Mengapa perlu belajar menulis: Belajar dari NAPLAN

“Kenapa ini seperti home schooling?”.

Begitu protes Amira saat saya coba menuliskan rencana aktivitas hari itu. Terlihat senyum keberatan karena masih masanya school holiday. Sebaliknya, saya pun membalas kembali dengan senyuman sembari berlalu untuk kemudian menggantungkan whiteboard jadwal harian tersebut dikamarnya.

Terhitung sejak pertama datang,  hingga saat ini Amira sudah 2,5 tahun bersekolah di sini. Baru semester terakhir ini kami melakukan pengawasan yang lebih ketat dalam proses pembelajaran di rumah. Bukan tanpa alasan. Pertama, Amira  masuk grade 5 tahun ini. Jadi harus dibiasakan belajar tiap hari. Harapannya, ketika pulang ke Indonesia kebiasaan belajar di rumah sudah terbangun. Kedua, fokus dan teknik pembelajaran di sini berbeda. Jadi, apa yang diperoleh Amira di sini, sangat mungkin tidak akan diperoleh di Indonesia. Jadi, mumpung di sini hal-hal yang menarik sepertinya wajib dikuasai.

Sejak awal liburan, target yang akan dicapai adalah berkenalan dan mencoba berlatih NAPLAN atau the National Assessment Program – Literacy and Numeracy. Menurut website resmi penyelenggara, NAPLAN adalah test yang dilakukan untuk menilai kemampuan siswa dalam literasi dan numerasi setiap tahun untuk grade 3, 5, 7, dan 9. Literasi sendiri mencakup reading, writing, spelling. Sebagaimana namanya, test ini dilakukan secara nasional dan dilaksanakan pada minggu kedua bulan Mei.  Jika anda penasaran, silakan lihat langsung ke http://www.nap.edu.au.

Dua tahun lalu, saat grade 3, Amira mendapat pengecualian karena belun cukup satu tahun ia bersekolah di sini. Jadi, saya juga kurang memperhatikan seperti apa model test NAPLAN. Tahun ini, kembali ia akan menghadapi test tersebut.

Tugas Latihan:
a: Tulis ulang bagian teks tentang NAPLAN mulai dari "Terhitung sejak pertama" dan berakhir pada "sepertinya wajib dikuasai.", dengan kata "Indonesia" diganti menjadi "tanah air".
b: Kembalikan setiap baris catatan yang memuat kata "plataforma".
Teks tentang NAPLAN dan catatan tidak berhubungan satu sama lain.

Data Tersedia:
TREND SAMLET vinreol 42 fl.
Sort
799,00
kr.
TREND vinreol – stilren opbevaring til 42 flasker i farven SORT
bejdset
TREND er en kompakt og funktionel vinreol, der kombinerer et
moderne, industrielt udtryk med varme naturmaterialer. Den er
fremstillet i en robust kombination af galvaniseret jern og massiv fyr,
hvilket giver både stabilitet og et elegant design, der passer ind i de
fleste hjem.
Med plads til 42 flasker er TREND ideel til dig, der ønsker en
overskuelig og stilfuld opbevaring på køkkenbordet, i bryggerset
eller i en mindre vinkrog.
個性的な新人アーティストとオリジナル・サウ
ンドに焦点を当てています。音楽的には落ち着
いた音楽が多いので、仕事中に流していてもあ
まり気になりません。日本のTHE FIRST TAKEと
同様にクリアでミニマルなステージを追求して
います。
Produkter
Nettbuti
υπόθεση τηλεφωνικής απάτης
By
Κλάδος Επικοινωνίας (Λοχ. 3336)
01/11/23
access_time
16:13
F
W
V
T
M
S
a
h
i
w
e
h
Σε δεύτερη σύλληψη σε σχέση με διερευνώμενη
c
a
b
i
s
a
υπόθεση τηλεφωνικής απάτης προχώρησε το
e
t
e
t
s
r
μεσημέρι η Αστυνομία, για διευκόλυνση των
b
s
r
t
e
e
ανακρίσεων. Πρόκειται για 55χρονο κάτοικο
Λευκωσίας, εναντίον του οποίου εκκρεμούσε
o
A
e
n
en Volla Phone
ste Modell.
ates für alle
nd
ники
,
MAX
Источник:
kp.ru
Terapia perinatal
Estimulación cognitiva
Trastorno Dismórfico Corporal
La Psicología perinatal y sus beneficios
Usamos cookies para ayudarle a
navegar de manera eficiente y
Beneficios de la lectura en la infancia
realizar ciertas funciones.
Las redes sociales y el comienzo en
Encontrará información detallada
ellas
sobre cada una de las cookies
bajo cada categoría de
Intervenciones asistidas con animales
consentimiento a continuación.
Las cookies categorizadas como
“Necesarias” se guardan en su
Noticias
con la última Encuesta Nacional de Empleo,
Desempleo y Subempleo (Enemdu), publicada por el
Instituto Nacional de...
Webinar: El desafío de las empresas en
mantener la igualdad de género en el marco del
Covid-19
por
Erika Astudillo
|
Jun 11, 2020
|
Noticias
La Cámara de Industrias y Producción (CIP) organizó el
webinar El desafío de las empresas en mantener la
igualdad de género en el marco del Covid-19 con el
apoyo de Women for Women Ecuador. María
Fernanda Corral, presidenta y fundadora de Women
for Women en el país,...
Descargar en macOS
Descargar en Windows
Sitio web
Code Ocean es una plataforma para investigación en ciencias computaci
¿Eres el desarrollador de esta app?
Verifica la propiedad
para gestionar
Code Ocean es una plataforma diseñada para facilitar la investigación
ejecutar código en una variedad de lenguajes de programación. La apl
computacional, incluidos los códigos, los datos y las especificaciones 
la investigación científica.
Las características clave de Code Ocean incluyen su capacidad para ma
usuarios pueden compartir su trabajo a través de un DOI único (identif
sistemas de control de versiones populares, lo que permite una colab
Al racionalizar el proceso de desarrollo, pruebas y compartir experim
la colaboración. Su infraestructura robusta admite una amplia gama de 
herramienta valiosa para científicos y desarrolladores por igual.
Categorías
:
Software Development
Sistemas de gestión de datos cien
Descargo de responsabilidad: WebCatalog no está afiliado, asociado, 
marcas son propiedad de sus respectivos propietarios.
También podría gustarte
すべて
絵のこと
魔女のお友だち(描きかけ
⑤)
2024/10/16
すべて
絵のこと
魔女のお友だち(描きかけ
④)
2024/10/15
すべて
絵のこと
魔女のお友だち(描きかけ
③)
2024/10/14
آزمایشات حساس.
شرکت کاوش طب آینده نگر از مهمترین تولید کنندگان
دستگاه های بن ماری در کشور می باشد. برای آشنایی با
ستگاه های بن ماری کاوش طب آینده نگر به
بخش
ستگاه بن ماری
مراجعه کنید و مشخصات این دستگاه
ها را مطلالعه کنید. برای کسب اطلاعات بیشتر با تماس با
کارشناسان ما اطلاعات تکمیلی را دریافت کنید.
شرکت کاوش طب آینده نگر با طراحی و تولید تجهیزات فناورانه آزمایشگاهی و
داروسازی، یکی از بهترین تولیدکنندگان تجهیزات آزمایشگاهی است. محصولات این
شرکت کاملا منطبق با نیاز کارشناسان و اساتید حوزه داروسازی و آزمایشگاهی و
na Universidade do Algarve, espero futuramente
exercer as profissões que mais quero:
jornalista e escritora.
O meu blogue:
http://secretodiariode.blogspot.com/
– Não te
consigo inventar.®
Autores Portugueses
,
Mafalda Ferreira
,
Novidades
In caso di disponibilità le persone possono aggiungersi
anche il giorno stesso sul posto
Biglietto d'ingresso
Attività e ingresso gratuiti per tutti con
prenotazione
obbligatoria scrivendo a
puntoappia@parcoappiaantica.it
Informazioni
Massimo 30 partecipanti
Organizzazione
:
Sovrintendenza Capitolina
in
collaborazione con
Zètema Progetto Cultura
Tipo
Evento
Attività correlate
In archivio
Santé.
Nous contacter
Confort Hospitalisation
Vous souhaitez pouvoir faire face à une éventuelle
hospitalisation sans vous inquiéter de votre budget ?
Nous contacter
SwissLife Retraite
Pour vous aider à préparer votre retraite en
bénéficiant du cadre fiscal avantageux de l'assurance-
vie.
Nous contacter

Jawaban Berurutan:
a:
Terhitung sejak pertama datang,  hingga saat ini Amira sudah 2,5 tahun bersekolah di sini. Baru semester terakhir ini kami melakukan pengawasan yang lebih ketat dalam proses pembelajaran di rumah. Bukan tanpa alasan. Pertama, Amira  masuk grade 5 tahun ini. Jadi harus dibiasakan belajar tiap hari. Harapannya, ketika pulang ke tanah air kebiasaan belajar di rumah sudah terbangun. Kedua, fokus dan teknik pembelajaran di sini berbeda. Jadi, apa yang diperoleh Amira di sini, sangat mungkin tidak akan diperoleh di tanah air. Jadi, mumpung di sini hal-hal yang menarik sepertinya wajib dikuasai.

b:
Code Ocean es una plataforma para investigación en ciencias computaci
Code Ocean es una plataforma diseñada para facilitar la investigación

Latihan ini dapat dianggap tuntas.